Watch This offers movie recommendations inspired by new releases, premieres, current events, or occasionally just our own inscrutable whims. This week: February is Black History Month, so we’re looking back on great performances by Black actors that the Academy Awards ignored.
Danny Glover, when he makes his entrance as Harry Mention in Charles Burnett’s To Sleep With Anger, hat in hand, looks exactly like a visitor from the past. But which past, and whose? For Gideon (Paul Butler) and Suzie (Mary Alice), a middle-aged couple in Los Angeles, he is an old friend from back home, somewhere South and rural, who has reappeared after 30 years. His clothes are old-fashioned; he insists on sleeping on the floor. He becomes a houseguest, and out of his increasingly sinister presence come aphorisms, country remedies, corn liquor, cards, mysterious ailments.
If this is magical realism, then it’s a uniquely American variety that remains open to interpretation. Some aspects of it are biblical: The movie opens with a prophetic dream, and there is an undeniable Old Testament element to the discord that Harry appears to sow between Gideon and Suzie’s two grown sons, Junior (Carl Lumbly) and Babe Brother (Richard Brooks). But it’s just as steeped in the folklore of tricksters, charms, and brooms. One way of reading Harry Mention is that he is a ghost of the Great Migration, or a supernatural entity who enchants Gideon, Suzie, and most of their friends and neighbors with nostalgia for the way things were.
Burnett is often described as a filmmaker of the African American experience. This is unquestionably the chief subject of his staggered career, and it makes movies like To Sleep With Anger fertile ground for extended academic analysis. What is harder to untangle is the way his most vivid films go beyond the text-making activity of representing Black lives in drama: Flouting convention, they create genres that didn’t previously exist. To Sleep With Anger, which ranks near the top of his body of work, alongside shoestring-budget debut Killer Of Sheep, evades every form of categorization. It feels, at various times, like a domestic drama, a farce, a parable, and the opening act of a horror film.

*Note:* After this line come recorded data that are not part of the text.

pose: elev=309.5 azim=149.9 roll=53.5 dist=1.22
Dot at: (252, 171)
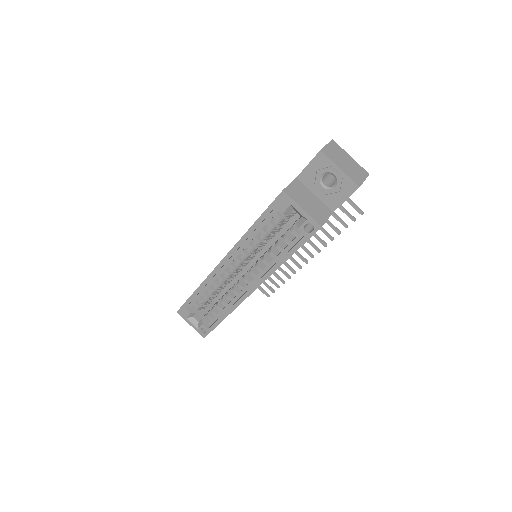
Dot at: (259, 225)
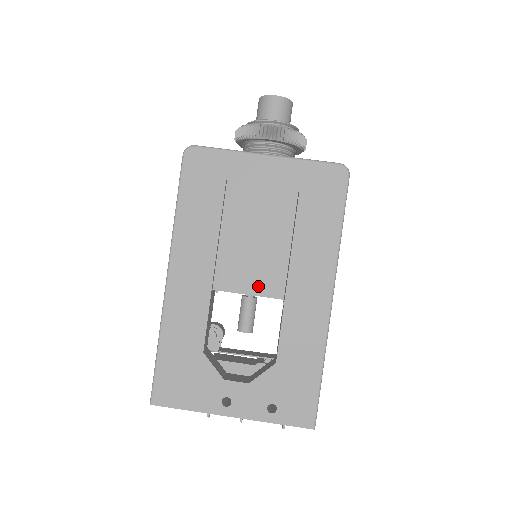
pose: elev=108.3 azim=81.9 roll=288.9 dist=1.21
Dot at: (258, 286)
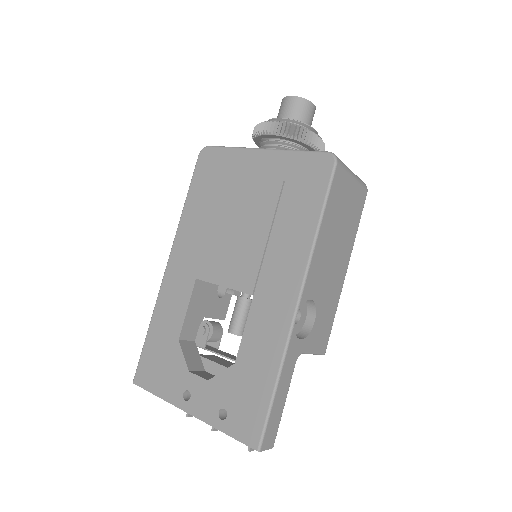
Dot at: (232, 278)
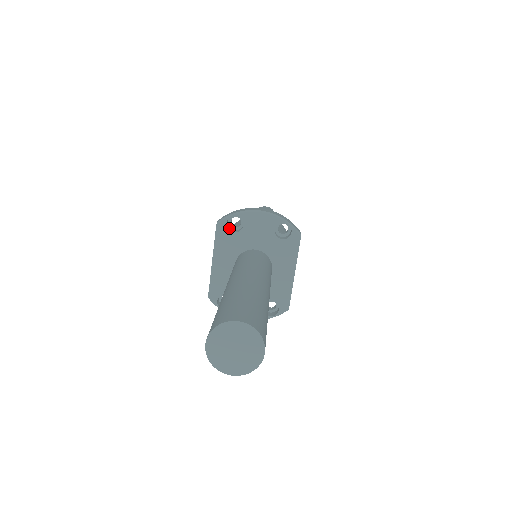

The effect is almost literary, and as multivalent as the aura that surrounds Harry. As much as the film is uniquely a Burnett creation, it’s hard to imagine it working without Glover’s strange, magnetic turn. The star was only in his early 40s when he made the film; he adopts a stiff posture, an exaggerated rasp, and a twinkle that is ingratiating, anachronistic, and more than a little creepy. Such central performances are often said to anchor a film. Glover’s keeps it in a state of perpetual ambiguity.